Aim of the task. Reproduce the part of the records that opens at their start and closes with the line containing "Unternehmen", changing "ZUMOS" to "JUGOS" and leaving all else unchanged. Leave the pictures out of your answer.

Dataset entries.
§

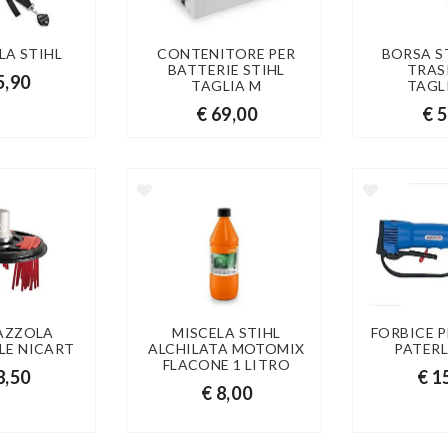
LA STIHL
CONTENITORE PER
BORSA ST
BATTERIE STIHL
TRAS
5,90
TAGLIA M
TAGL
€ 69,00
€ 
AZZOLA
MISCELA STIHL
FORBICE 
LE NICART
ALCHILATA MOTOMIX
PATERL
FLACONE 1 LITRO
8,50
€ 1
€ 8,00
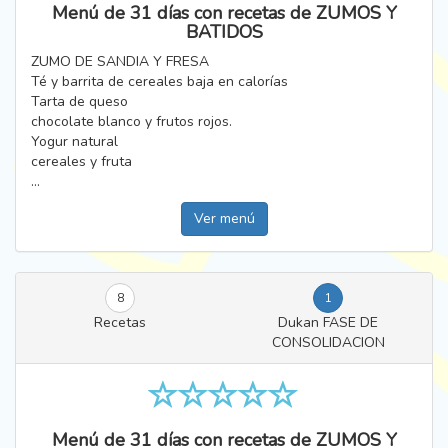
Menú de 31 días con recetas de ZUMOS Y
BATIDOS
ZUMO DE SANDIA Y FRESA
Té y barrita de cereales baja en calorías
Tarta de queso
chocolate blanco y frutos rojos.
Yogur natural
cereales y fruta
...
Ver menú
8
1
Recetas
Dukan FASE DE
CONSOLIDACION
Menú de 31 días con recetas de ZUMOS Y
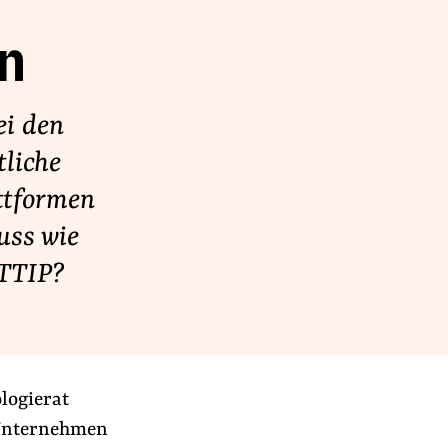
n
ei den
tliche
ttformen
uss wie
TTIP?
logierat
 Unternehmen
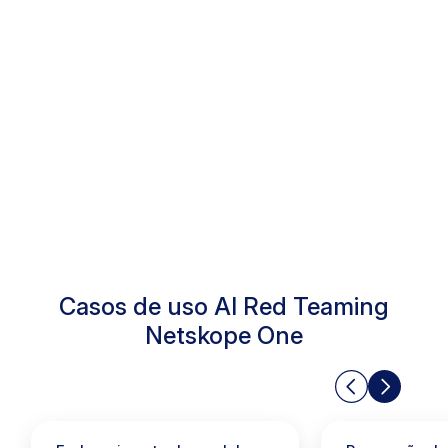
Acompanhe as mudanças nas
avaliações de risco
Incorpore os testes ao
desenvolvimento de IA.
Casos de uso AI Red Teaming
Netskope One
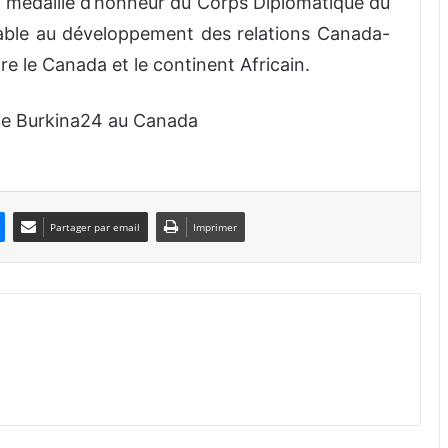
la médaille d’honneur du Corps Diplomatique du
able au développement des relations Canada-
e le Canada et le continent Africain.
e Burkina24 au Canada
Partager par email
Imprimer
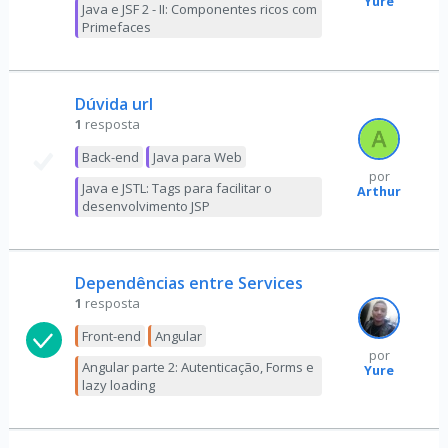
Yure
Java e JSF 2 - II: Componentes ricos com
Primefaces
Dúvida url
1
resposta
Back-end
Java para Web
por
Java e JSTL: Tags para facilitar o
Arthur
desenvolvimento JSP
Dependências entre Services
1
resposta
Front-end
Angular
por
Angular parte 2: Autenticação, Forms e
Yure
lazy loading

§

Exercise result.
LA STIHL
CONTENITORE PER
BORSA ST
BATTERIE STIHL
TRAS
5,90
TAGLIA M
TAGL
€ 69,00
€ 
AZZOLA
MISCELA STIHL
FORBICE 
LE NICART
ALCHILATA MOTOMIX
PATERL
FLACONE 1 LITRO
8,50
€ 1
€ 8,00
Menú de 31 días con recetas de JUGOS Y
BATIDOS
ZUMO DE SANDIA Y FRESA
Té y barrita de cereales baja en calorías
Tarta de queso
chocolate blanco y frutos rojos.
Yogur natural
cereales y fruta
...
Ver menú
8
1
Recetas
Dukan FASE DE
CONSOLIDACION
Menú de 31 días con recetas de JUGOS Y
n
ei den
tliche
ttformen
uss wie
TTIP?
logierat
 Unternehmen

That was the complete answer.